Der Produktionsprozess erzeugt aus denselben Einsatzfaktoren mehrere Produkte, ohne getrennte Herstellungsentscheidungen zu ermöglichen.
Ein solches Verfahren liegt vor, wenn Menge und Art der Produkte technisch oder naturbedingt gekoppelt sind.
Die Entstehung der Kuppelprodukte erfolgt zwangsläufig innerhalb eines einheitlichen Produktionsablaufs unter Einsatz identischer Rohstoffe.
Kuppelproduktion kennzeichnet sich dadurch, dass Haupt- und Nebenprodukte nicht unabhängig voneinander hergestellt werden können.

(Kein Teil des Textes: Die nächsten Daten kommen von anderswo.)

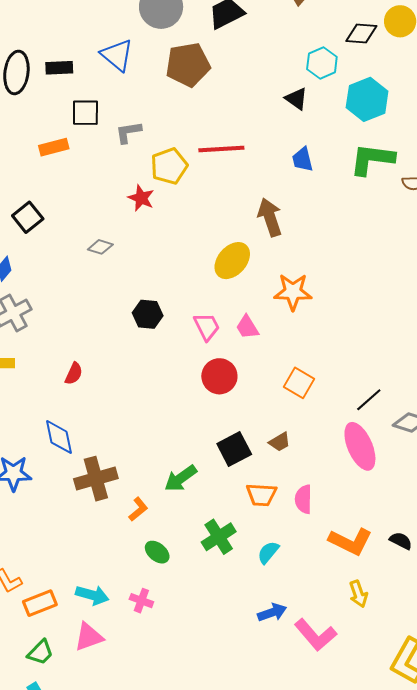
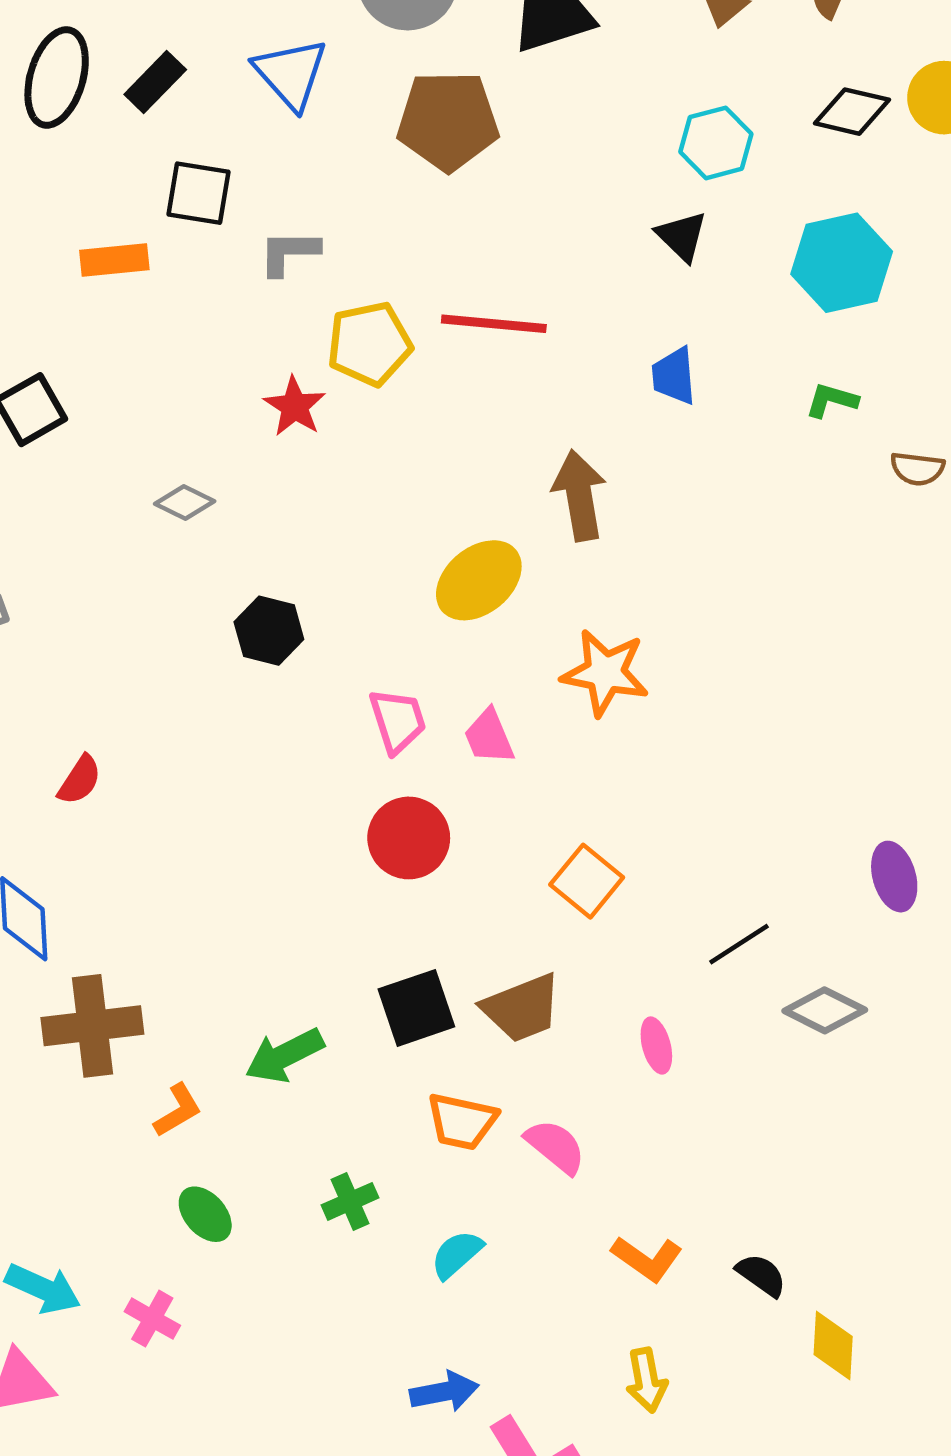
cyan hexagon: (322, 63) -> (716, 143), moved
black rectangle: (59, 68) -> (155, 82), turned -52
green L-shape: (372, 159) -> (832, 400), size x0.5
black hexagon: (148, 314) -> (269, 631), moved
brown trapezoid: (280, 442) -> (522, 1008), size x1.6
pink ellipse: (360, 446) -> (656, 1046), moved, size x0.5
pink semicircle: (303, 499) -> (555, 1146), turned 120
green cross: (219, 537) -> (350, 1201), size x0.7
orange L-shape: (350, 541) -> (647, 1259), size x0.7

Eine spezielle gesetzliche Rechtsgrundlage ist für die Einordnung im betrieblichen Kontext nicht erforderlich.
Kuppelproduktion begründet keinen Anspruch auf bestimmte Kostenverteilungen oder Verwertungserlöse im Unternehmen allein.
Abzugrenzen ist Kuppelproduktion von:
- Mehrproduktfertigung mit frei steuerbarer Produktmengenrelation im Produktionsprozess
In der Praxis beeinflusst dieses Verfahren Kalkulation, Planung und wirtschaftliche Bewertung industrieller Produktionsprozesse.